Whether the regulatory changes introduced will remain after the pandemic is over will remain to be seen, but it is highly likely that they will, at least for a certain period of time, and that others will also be introduced to assist in business re-generation in the UAE. This may well result in the creation of more online and virtual platforms, a reduction of required manpower to staff businesses and substantial changes, certainly to some types of businesses, to the employment laws applicable to those types of businesses.
Where legislation related to force majeure has not been updated or changed in the UAE due to Covid-19, as has been discussed at great length, is significant during the current pandemic and certainly worth mentioning, as in circumstances where contractual obligation cannot be fulfilled or may impend the operation of a business, leaders turn to ‘force majeure’.
There is substantial jurisprudence on force majeure clauses in contracts and their interpretation within varied fact-based scenarios and events, however as the current pandemic is unique and unforeseen, little to no contract will make specific reference to this event. There is a probability that the word ‘pandemic’ has been specifically incorporated in force majeure clauses, which in correlation to the WHO notification may be used as a defence of force majeure by a party. However, in scenarios where neither the terms Covid-19 or pandemic are incorporated in a force majeure clause, can parties rely on other typical clause terms? That is, can it be argued that the pandemic is an unforeseeable event or an act of god?
Under UAE law the force majeure equivalent can be found in the provisions relating to impossibility and partial impossibility in the UAE Federal Law No.5 of 1985 (“Civil Code”).
Article 273 of the Civil Code permits relief for financial hardship and performance obligations.

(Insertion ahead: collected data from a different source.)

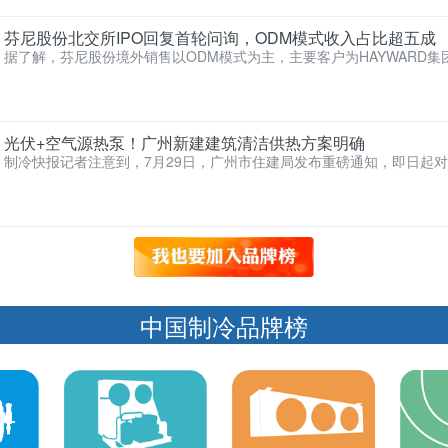
芬尼股份北交所IPO回复首轮问询，ODM模式收入占比超五成
据了解，芬尼股份境外销售以ODM模式为主，主要客户为HAYWARD集团、
团、EVO集…
光伏+空气源热泵！广州新建建筑清洁供热方案明确
制冷快报记者注意到，7月29日，广州市住建局发布重磅通知，即日起
建建筑，全面强制执…
中国制冷品牌榜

In the event of impossibility, the courts can declare the contract is cancelled and the obligations of the parties shall cease. However, in cases of partial impossibility only that part of the contract which becomes impossible to perform is extinguished.
Courts in the UAE will investigate the facts of the case to determine impossibility or partial impossibility, in particular:
- Has the pandemic and ensuing governmental regulations made the performance of the contract impossible.
- Is there scope for renegotiating the terms and timing of the performance obligations.
Each contractual obligation and commitment will be unique to the parties involved and should therefore be reviewed on a case-by-case basis. While organisations may experience challenges in fulfilling contractual obligations, it is essential to consider the legal ramifications of using the pandemic as a justification for non-performance, therefore a thorough case and contract analysis is conducted before aiming to exit under the force majeure clause.